Per Ivano Russo, il rischio che la via della seta diventi la nuova araba fenice della logistica italiana, come – per troppi anni – lo è stato il mantra della “piattaforma logistica nel Mediterraneo”, è praticamente “pari a zero”, e la notizia può essere già di per sé consolante. Russo, diretto collaboratore di Delrio, partecipa ai tavoli di Bruxelles e ai bilaterali governativi Italia-Cina, e sa dunque di cosa si parla: il suo intervento al convegno, organizzato dal CEPIM Interporto di Parma proprio sul tema della “nuova via della seta”, ha fatto il punto sul tema e anche sui rpoblemi, che al solito non mancano.

Di via della seta si discute molto e anche il convegno del CEPIM ha dimostrato che l’interesse su questo nuovo progetto è altissimo. E le ragioni sono più di una; c’è, innanzitutto, l’immenso potere economico della Cina, che sul progetto ha invsetito capitali altrettanti immensi. La Cina poi è un continente, ma si muove come una nazione: in teoria, varrebbe come il Lussemburgo, ma le differenze sono evidenti. La Cina si muove poi con una rapidità sconvolgente, e fa seguire il fulmine dietro il baleno richiamando il Manzoni, nel senso che alla decisione segue subito dopo l’operatività concreta a  ritmi incalzanti.  Nessuno dubita, quindi, che la nuova via della seta si farà, ma questo non elimina i problemi, soprattutto da parte europea. Russo ha spiegato bene che la partita si gioca solo a livello europeo, che non a caso è stato costituito – nell’ambito della DG Move – un gruppo di lavoro denominato “European China Connectivity Platform”, e che quello è il luogo dove riuscire a sciogliere una serie di questioni. La via della seta, infatti, parte dalla Cina, ma ancora non si sa dove approdi nella parte finale sul nostro continente: per ora, la parte del leone la fa ancora una volta la Germania (i traffici oggi si concentrano sul percorso Brest Malazewicze-Ludwigshafen), ma questo è solo uno dei problemi. Più complesso è gestire la soluzione dei processi di interscambio: si tratta di armonizzare gli standard di sicurezza, ambientali e di vario genere tra Europa e Cina, ma anche – come ha detto al convegno un operatore – che “i treni arrivino carichi dalla Cina, ma ripartano anche pieni di prodotti europei al ritorno”.

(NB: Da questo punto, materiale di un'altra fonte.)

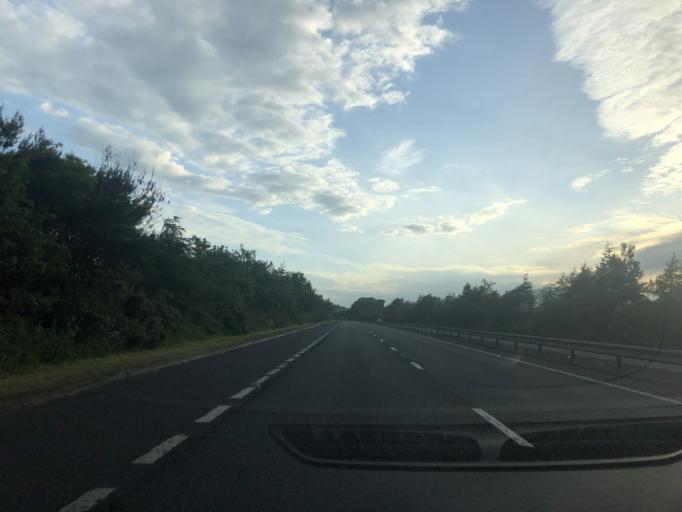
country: GB
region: Scotland
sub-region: Fife
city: Kirkcaldy
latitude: 56.1427
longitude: -3.1853
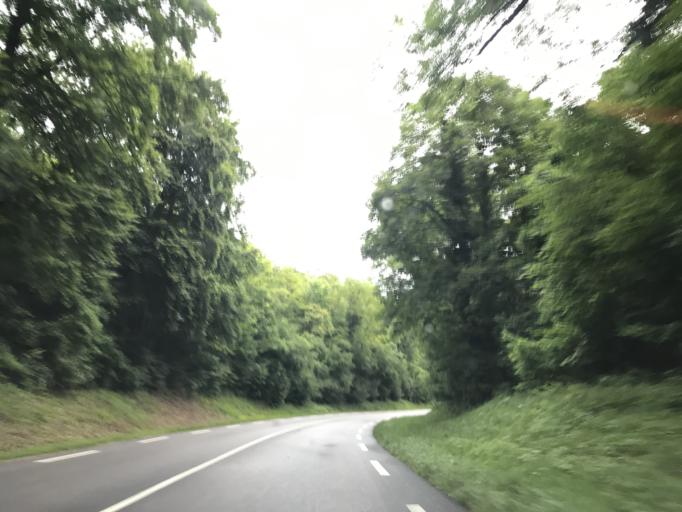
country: FR
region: Ile-de-France
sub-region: Departement des Yvelines
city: Bennecourt
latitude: 49.0304
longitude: 1.5542
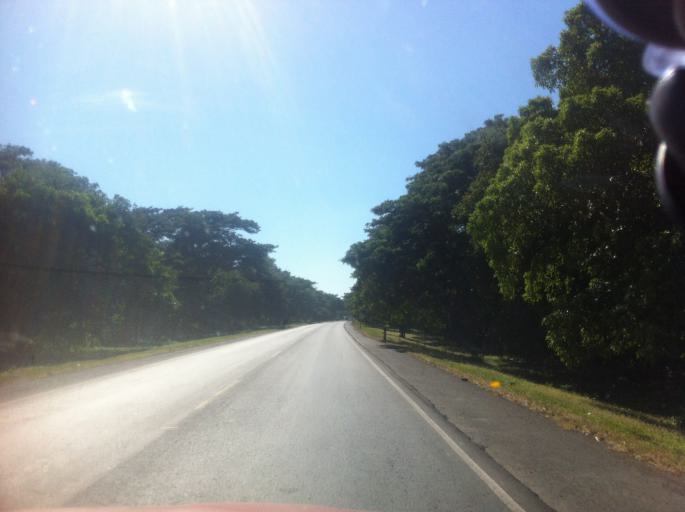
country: NI
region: Managua
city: Tipitapa
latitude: 12.1626
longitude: -86.1290
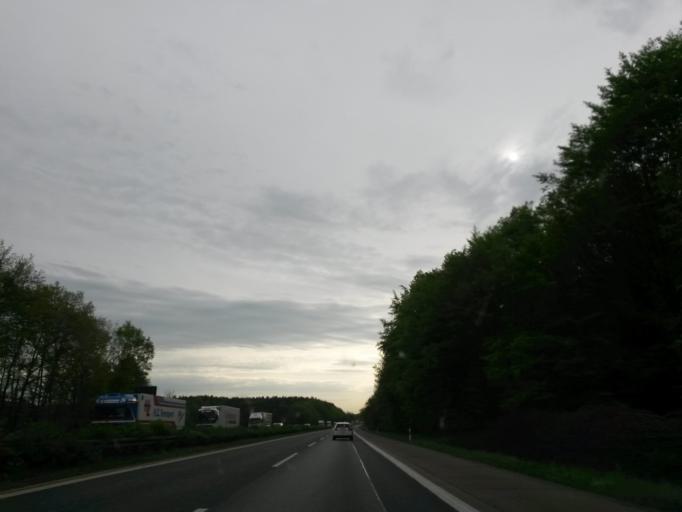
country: DE
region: Bavaria
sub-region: Regierungsbezirk Mittelfranken
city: Muhlhausen
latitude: 49.7348
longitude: 10.7495
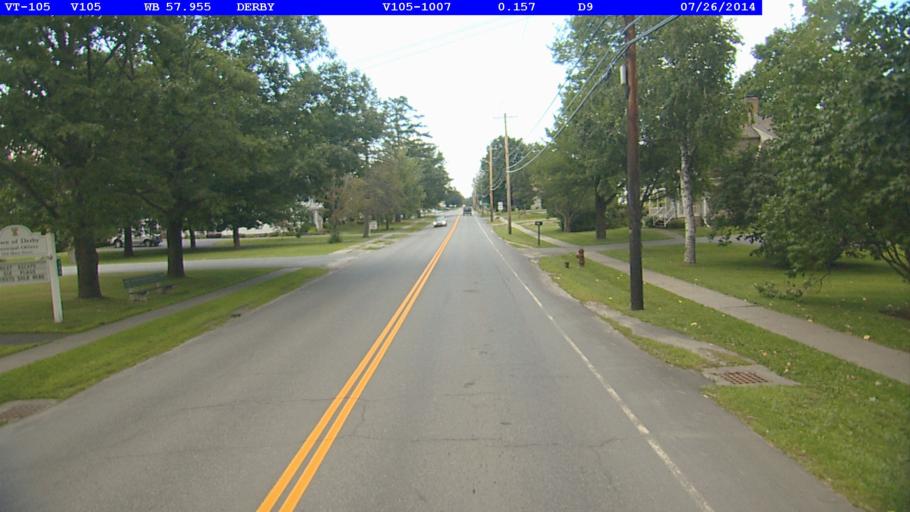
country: US
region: Vermont
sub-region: Orleans County
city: Newport
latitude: 44.9524
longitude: -72.1313
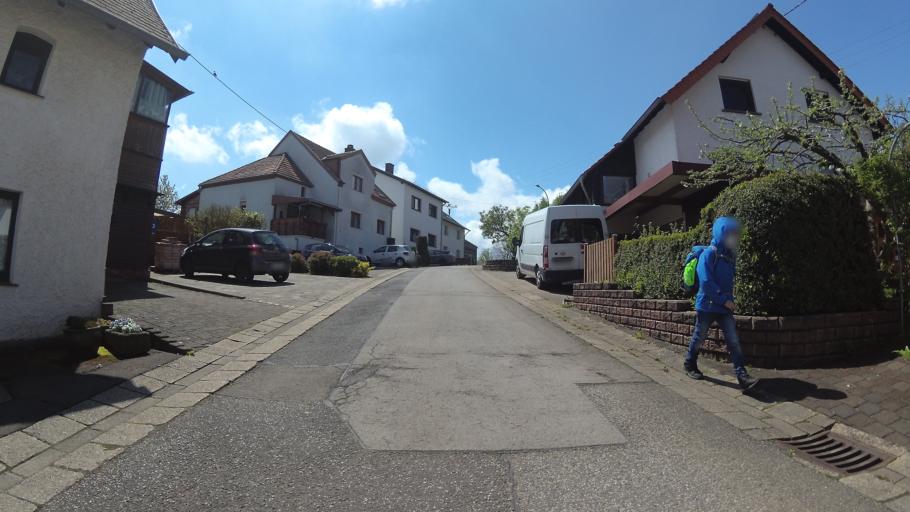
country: DE
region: Saarland
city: Illingen
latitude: 49.3955
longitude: 7.0365
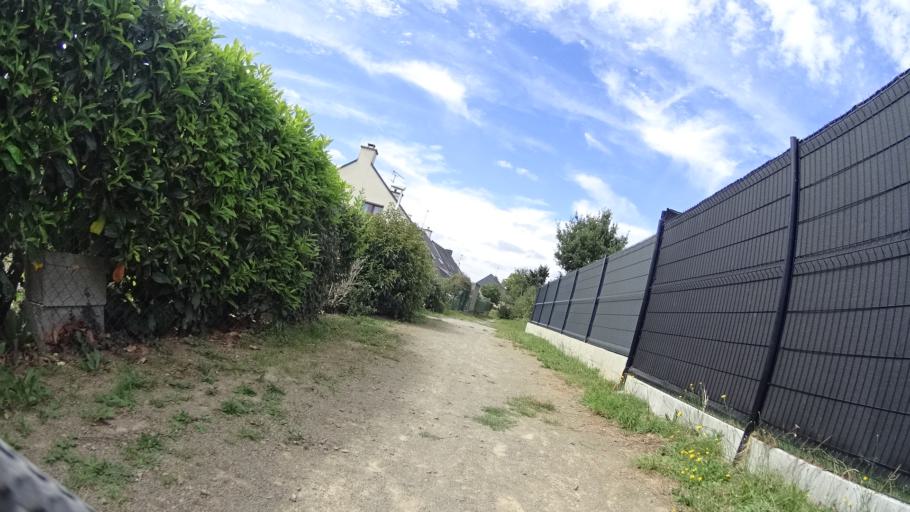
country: FR
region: Brittany
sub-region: Departement d'Ille-et-Vilaine
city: La Meziere
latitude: 48.2210
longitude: -1.7511
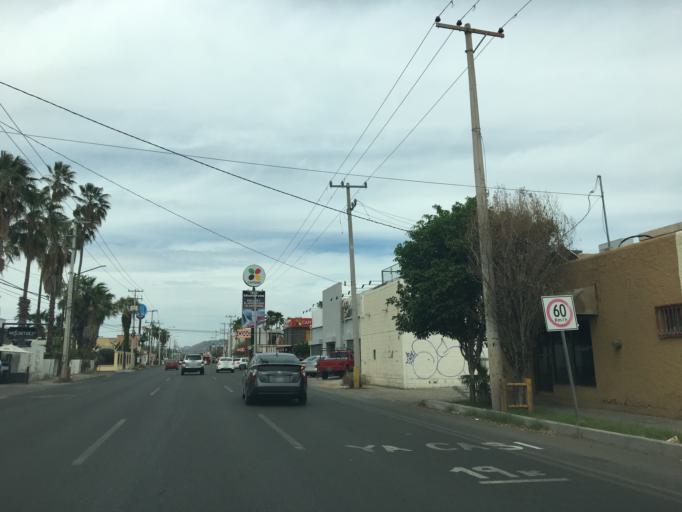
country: MX
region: Sonora
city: Hermosillo
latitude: 29.0742
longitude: -110.9653
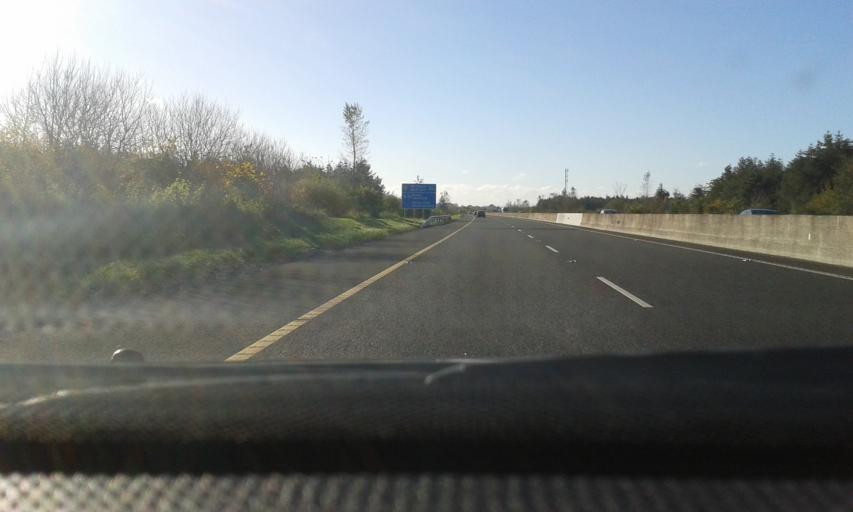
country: IE
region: Munster
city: Thurles
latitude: 52.6817
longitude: -7.6787
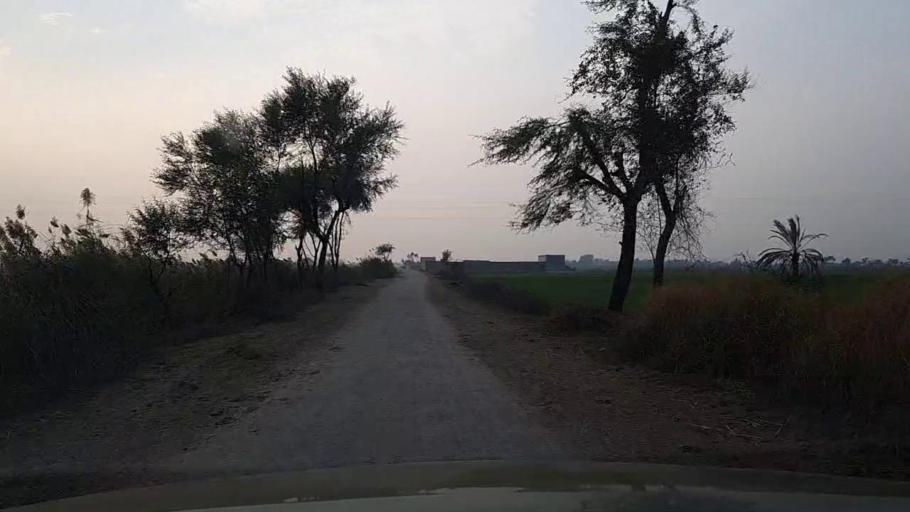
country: PK
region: Sindh
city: Sanghar
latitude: 26.1857
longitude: 68.9529
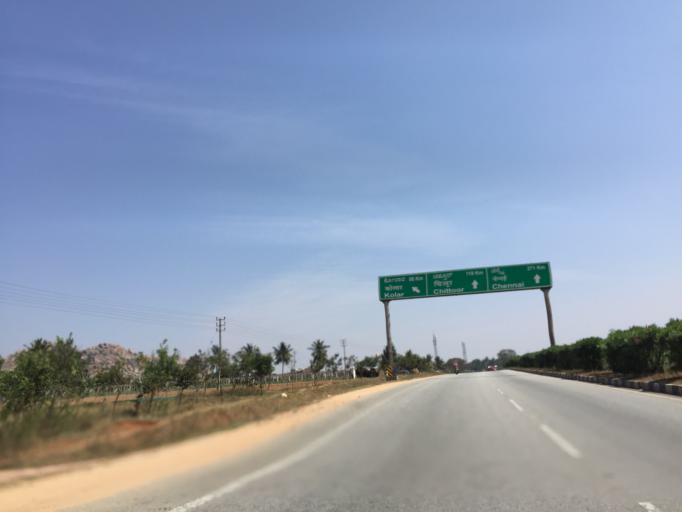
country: IN
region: Karnataka
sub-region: Kolar
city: Kolar
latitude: 13.1211
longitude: 78.0760
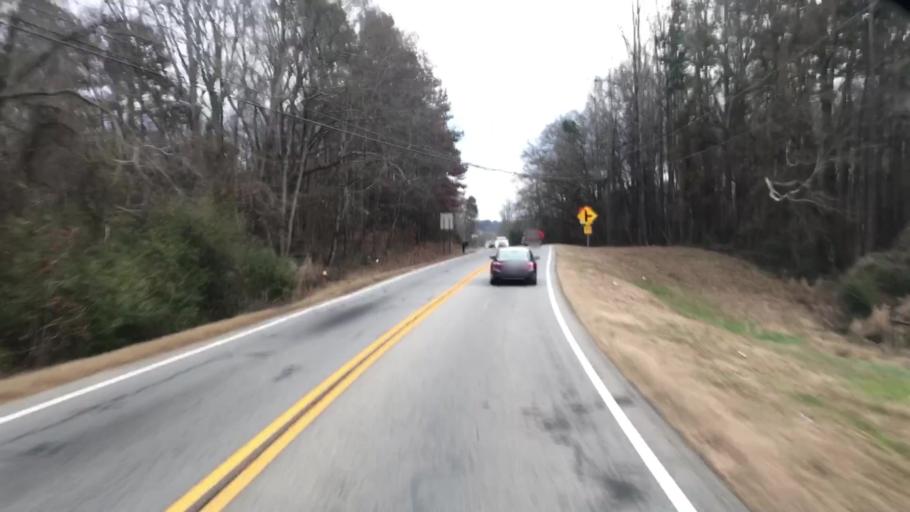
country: US
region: Georgia
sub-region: Barrow County
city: Winder
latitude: 34.0194
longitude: -83.7616
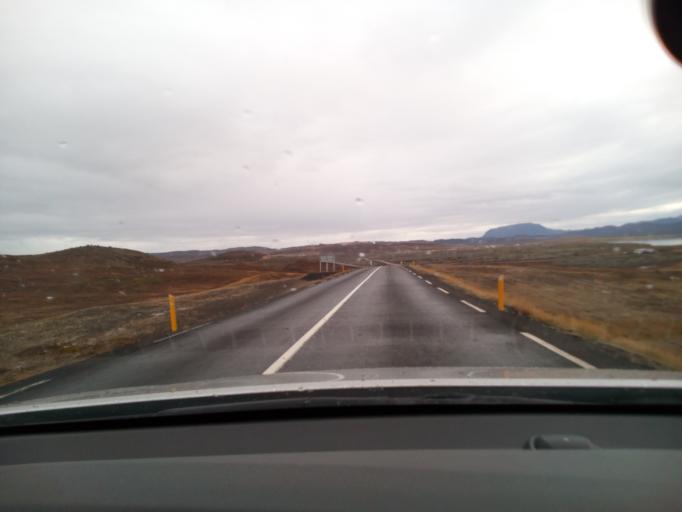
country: IS
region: Northeast
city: Laugar
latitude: 65.6602
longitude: -16.9728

Bastano questi pochi cenni per indicare che il tema è complesso e non è destinato a suscitare solo entusiasmi per “il ritorno alla rotta di Marco Polo” o l’afflusso di capitali provenienti dall’Oriente. Nonostante ciò – come sottolineava anche Russo – è evidente che il cammino della nuova via della seta è ormai tracciato e non è destinato a fermarsi: la Cina è la nuova fabbrica del mondo, tutte le statistiche mostrano che il flusso globale delle merci si sta inesorabilmente dagli Stati Uniti e dal continente americano verso gli immensi territori del Far East, dove si affacciano non solo giganti mondiali come Cina e India, ma anche paesi come le repubbliche ex sovietiche o gli stessi Iran e Turchia che associano ad una vivacissima economia, anche un grande patrimonio di materie prime. In questo contesto –  come ha spiegato (simpaticamente, ma molto efficacemente) Federica Santini, direttore Strategie di Italferr, la società di ingegneria e progettazione del gruppo FS Italiane – l’Italia “è piccola rispetto a competitor di dimensioni gigantesche, ma grande nella sua capacità realizzativa e di progetto” e riesce, quindi, a difendersi grazie alle sue capacità di penetrazione in quei mercati, alla rinnovata competitività dei suoi porti e alla generale ripresa che sta accompagnando questa fase di vita del Paese. E forse è la volta buona perché la via della seta non diventi di nuovo un vuoto espediente retorico, ma la chiave di volta per una svolta effettiva nella logistica italiana.